Back from a three-game stint on injured reserve due to a calf injury, Gregory made two critical bookend plays: in the first quarter, a spectacular deflection-and-interception of quarterback Taylor Heinicke that set up the Dallas offense's only touchdown of the day; and in the fourth quarter, a game-sealing sack-and-forced-fumble on backup Kyle Allen which safety Jayron Kearse recovered to halt Washington's improbable late comeback.

Lawrence picked up right where he left off in his second game back from a 10-game stint on IR (foot). Rushing off the edge and inside, he had two tackles for loss, two quarterback hits and his first sack of the season.

And Parsons continues to make a case not only for NFL Defensive Rookie of the Year but perhaps Defensive Player of the Year, too. With two sacks Sunday, the linebacker/defensive end now has 12.0 for the season, just four behind league leader T.J. Watt (Steelers). He knocked the ball loose from Heinicke on his first sack of the game, and defensive end Dorance Armstrong picked it up for a 37-yard fumble return for a touchdown that gave Dallas a commanding 18-0 lead in the first quarter.
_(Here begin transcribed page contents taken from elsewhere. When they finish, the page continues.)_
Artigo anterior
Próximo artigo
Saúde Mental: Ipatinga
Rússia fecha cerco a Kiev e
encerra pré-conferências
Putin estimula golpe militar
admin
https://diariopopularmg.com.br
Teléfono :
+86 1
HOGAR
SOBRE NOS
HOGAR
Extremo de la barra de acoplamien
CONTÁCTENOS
Parsons is now just the third rookie in NFL history to post a full sack in six straight games, joining Jevon Kearse (eight games, 1999) and Mike Croel (six games, 1991). He's only 2.5 sacks away from Kearse's rookie sack record (14.5).

"Very gifted young man, very natural and instinctive football player with excellent gifts and traits," head coach Mike McCarthy said. "It's been really fun to watch him grow."
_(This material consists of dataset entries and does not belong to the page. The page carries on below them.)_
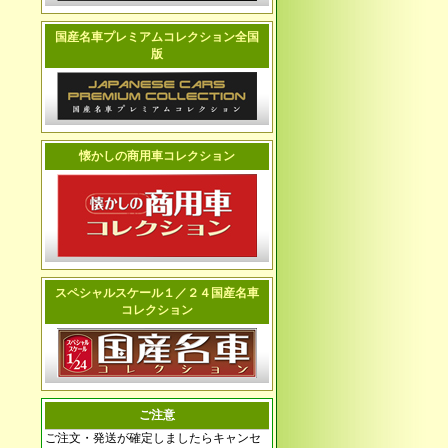
国産名車プレミアムコレクション全国
版
懐かしの商用車コレクション
スペシャルスケール１／２４国産名車
コレクション
ご注意
ご注文・発送が確定しましたらキャンセ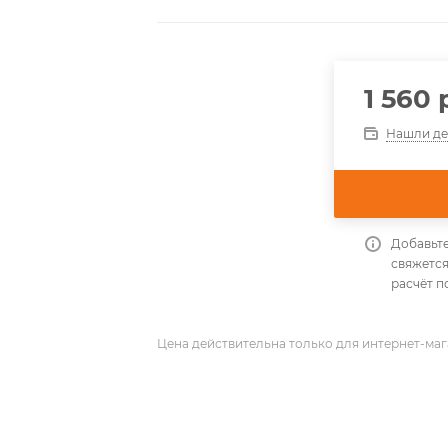
1 560
р
Нашли д
Добавьте
свяжется
расчёт п
Цена действительна только для интернет-маг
The all-angles pressure was suffocating for Heinicke. He completed only 11 of 25 passes for 122 yards and one touchdown before leaving with a knee injury in the fourth quarter after a sack by Gallimore, the talented second-year tackle who missed the first 12 games with a dislocated elbow.

"We expect to do a lot of great things," Gregory said. "It's really about our preparation and going out there and executing. When guys have their laser focus about their game plan, we really go out there and ball out."

Sunday was dominant performance, and necessary one, too. The Cowboys' offense struggled to find any consistent rhythm. Quarterback Dak Prescott was 22-of-39 for 211 yards with one touchdown and two interceptions, including a pick-six that allowed Washington to make it a one-score game in the final five minutes.

Time and again, the defense got them the ball back.

"That's all you can ask for. That's the most complementary football," Prescott said. "But then we've got to go and reward them and get a touchdown."

As the offense looks to regain their league-leading dynamic form from earlier in the season, the defense now plans to build on, at long last, being full strength up front.

The vision of a pressure package featuring Gregory, Lawrence, Parsons and Gallimore finally became reality Sunday. And it could take the unit to another level in the final month of the regular season.

"Just having them back and them getting back in the swing of things, getting ready for this big run we're trying to do, it's only going to go up from here," Parsons said.